## INFORMATION GIVEN
__________
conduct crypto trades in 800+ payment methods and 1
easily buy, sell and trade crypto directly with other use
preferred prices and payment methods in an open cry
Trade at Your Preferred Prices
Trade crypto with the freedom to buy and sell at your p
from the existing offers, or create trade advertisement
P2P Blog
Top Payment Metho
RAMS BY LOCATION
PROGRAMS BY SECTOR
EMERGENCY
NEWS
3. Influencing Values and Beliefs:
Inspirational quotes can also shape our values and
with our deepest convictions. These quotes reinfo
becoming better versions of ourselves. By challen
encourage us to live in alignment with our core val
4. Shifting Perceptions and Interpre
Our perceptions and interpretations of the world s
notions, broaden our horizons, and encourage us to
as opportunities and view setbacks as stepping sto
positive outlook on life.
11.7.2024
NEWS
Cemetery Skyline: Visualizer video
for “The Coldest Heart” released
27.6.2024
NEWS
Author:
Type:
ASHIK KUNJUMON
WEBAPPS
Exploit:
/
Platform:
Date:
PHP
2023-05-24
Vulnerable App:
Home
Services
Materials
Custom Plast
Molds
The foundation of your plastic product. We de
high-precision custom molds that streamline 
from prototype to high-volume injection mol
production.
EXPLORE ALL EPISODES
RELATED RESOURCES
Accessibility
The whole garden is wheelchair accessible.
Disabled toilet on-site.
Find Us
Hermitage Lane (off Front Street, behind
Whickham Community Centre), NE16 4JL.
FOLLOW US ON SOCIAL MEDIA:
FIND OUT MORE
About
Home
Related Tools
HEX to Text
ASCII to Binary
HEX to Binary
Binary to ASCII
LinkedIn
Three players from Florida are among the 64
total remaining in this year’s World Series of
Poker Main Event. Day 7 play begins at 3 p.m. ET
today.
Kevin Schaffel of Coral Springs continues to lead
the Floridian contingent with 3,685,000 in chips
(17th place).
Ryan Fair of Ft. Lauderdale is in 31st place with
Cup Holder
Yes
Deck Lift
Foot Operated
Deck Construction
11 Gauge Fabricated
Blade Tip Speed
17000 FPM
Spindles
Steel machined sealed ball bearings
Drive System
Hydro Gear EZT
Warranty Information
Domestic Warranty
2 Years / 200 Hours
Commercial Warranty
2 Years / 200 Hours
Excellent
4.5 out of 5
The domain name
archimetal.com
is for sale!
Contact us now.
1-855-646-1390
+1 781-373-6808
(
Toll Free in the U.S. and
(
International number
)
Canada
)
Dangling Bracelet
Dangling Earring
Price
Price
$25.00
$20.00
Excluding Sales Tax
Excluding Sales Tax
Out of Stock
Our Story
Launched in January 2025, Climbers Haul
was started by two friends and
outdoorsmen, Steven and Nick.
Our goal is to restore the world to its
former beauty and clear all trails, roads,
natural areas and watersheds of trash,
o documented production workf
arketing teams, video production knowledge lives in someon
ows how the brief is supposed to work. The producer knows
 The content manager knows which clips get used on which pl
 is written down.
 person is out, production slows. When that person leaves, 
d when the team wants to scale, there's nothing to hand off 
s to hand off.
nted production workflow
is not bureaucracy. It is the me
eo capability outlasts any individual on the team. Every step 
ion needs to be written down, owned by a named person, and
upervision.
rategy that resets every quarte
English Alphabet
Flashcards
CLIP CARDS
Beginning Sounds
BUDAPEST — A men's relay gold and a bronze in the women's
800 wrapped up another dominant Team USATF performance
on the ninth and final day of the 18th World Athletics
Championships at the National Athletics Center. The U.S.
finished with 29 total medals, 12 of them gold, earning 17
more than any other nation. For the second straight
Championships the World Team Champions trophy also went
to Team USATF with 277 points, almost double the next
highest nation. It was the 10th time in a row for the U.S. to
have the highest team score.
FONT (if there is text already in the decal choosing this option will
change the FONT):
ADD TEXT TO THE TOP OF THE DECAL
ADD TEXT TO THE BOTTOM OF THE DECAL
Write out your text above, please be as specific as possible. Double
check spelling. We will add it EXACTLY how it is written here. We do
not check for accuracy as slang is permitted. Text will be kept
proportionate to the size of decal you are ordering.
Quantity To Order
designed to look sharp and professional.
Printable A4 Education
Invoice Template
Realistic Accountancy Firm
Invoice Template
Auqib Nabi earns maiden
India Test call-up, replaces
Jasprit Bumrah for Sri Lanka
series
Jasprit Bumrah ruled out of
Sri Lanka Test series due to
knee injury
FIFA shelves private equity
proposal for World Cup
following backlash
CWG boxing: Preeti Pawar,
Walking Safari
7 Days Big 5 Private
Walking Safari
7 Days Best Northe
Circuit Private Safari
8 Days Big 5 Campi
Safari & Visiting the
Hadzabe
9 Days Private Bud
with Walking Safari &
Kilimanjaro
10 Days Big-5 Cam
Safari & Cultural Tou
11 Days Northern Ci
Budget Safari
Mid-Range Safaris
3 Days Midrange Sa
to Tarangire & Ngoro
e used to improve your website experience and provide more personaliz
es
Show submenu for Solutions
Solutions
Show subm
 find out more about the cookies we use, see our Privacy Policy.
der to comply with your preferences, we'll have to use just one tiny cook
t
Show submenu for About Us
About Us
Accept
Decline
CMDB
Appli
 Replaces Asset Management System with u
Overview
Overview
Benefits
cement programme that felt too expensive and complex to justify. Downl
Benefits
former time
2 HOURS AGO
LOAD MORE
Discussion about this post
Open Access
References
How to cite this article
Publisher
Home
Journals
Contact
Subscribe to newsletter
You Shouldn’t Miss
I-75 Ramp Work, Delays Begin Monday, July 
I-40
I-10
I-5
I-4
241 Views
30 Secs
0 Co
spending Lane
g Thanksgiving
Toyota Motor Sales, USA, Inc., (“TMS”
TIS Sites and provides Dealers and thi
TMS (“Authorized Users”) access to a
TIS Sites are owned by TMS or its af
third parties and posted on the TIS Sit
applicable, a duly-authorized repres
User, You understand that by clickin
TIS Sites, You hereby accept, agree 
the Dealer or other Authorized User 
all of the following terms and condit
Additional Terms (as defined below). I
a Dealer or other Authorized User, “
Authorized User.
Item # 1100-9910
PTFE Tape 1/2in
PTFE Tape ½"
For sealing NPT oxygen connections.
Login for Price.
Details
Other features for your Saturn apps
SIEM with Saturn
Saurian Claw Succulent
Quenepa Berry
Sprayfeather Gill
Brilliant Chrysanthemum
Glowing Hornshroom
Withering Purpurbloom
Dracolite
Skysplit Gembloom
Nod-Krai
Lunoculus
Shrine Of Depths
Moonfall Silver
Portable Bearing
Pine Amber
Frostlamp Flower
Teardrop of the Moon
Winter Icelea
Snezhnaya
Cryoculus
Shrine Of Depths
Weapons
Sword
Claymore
__________
Provide only the count of lines in the records above that hold the word "Jasprit".

## ANSWER SECTION
2